Nous pouvons néanmoins penser sur la pensée mythologique grecque ; nous pouvons « associer ». Mme Loraux nous a remarquablement fait entendre qu’Héraclès serait une figure en pure extériorité, ni politique ni intériorité. Toute sa profondeur serait de constituer une surface en extension. Notons au passage que cette image rejoint une des mille et une tentatives de figurer la psyché du point de vue du psychanalyste. Pour ma part, je songeais alors à ce que je connais du développement de l’embryon du vivant : le feuillet qui deviendra surface, peau, et le feuillet qui deviendra profondeur et communication, le système nerveux central, sont primitivement confondus. La peau deviendra l’organe le plus richement innervé et avec la plus grande différenciation.

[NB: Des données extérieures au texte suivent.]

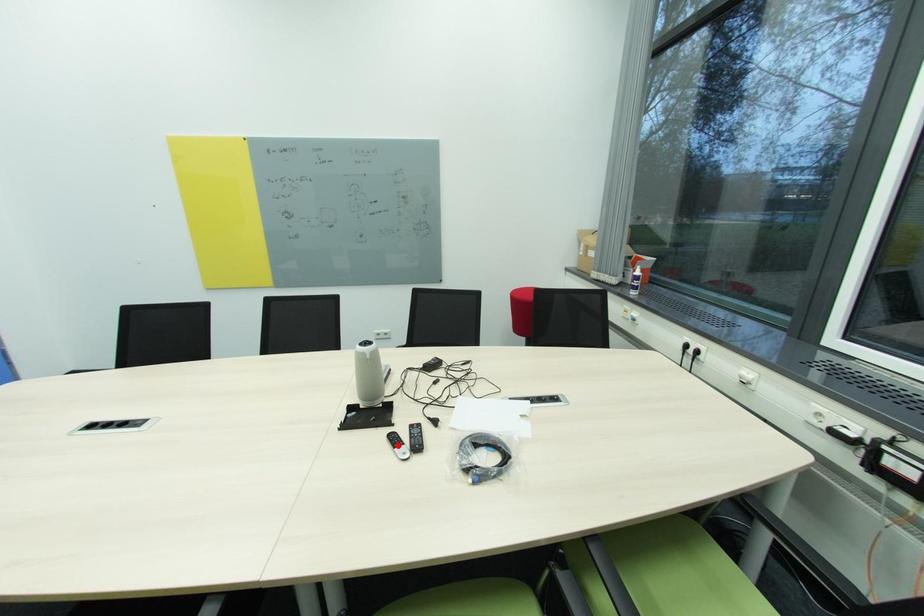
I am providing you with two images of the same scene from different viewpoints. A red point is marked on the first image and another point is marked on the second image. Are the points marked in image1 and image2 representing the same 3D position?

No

Si une figure du soma me parvient ici c’est que je m’y intéresse et c’est par le biais de l’épilepsie que je m’y intéresse en psychanalyse. Jean Rudhardt a justement insisté, dans son passionnant exposé et aussi dans ses interventions souvent passionnées, sur le fait qu’un mythe ne peut pas être détaché de son contexte ; il est entièrement surdéterminé, pouvons-nous ajouter en tout état de cause, et ceci nous renvoie à nouveau à nos moutons psychanalytiques : ne rencontrons-nous pas le même type d’obstacle avec nos exposés « cliniques » ; comment dire tout ? comment ne dire qu’une partie ?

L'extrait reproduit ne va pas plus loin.